• **Aim of the task**
Copy word for word the lines of the listing that begin with the line containing "Martin Green" and continue through the last line of the listing.

• **Input for this task**
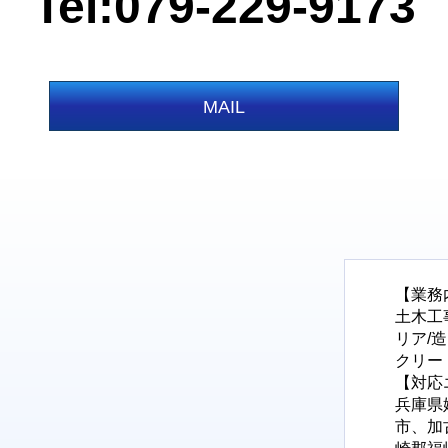
Tel:079-229-9173
MAIL
【業務
土木工
リア/
クリー
【対応
兵庫県
市、加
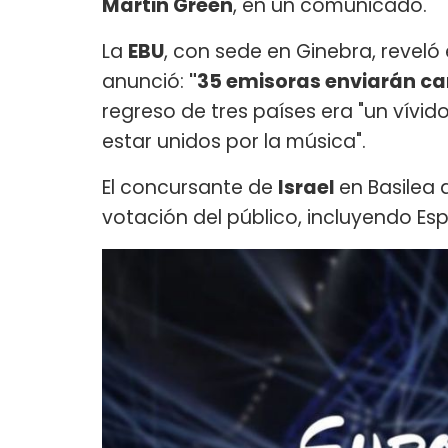
Martin Green
, en un comunicado.
La
EBU
, con sede en Ginebra, reveló e
anunció:
"35 emisoras enviarán can
regreso de tres países era "un vívido
estar unidos por la música".
El concursante de
Israel
en Basilea
votación del público, incluyendo Es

• **Exercise answer**
Martin Green
, en un comunicado.
La
EBU
, con sede en Ginebra, reveló e
anunció:
"35 emisoras enviarán can
regreso de tres países era "un vívido
estar unidos por la música".
El concursante de
Israel
en Basilea
votación del público, incluyendo Es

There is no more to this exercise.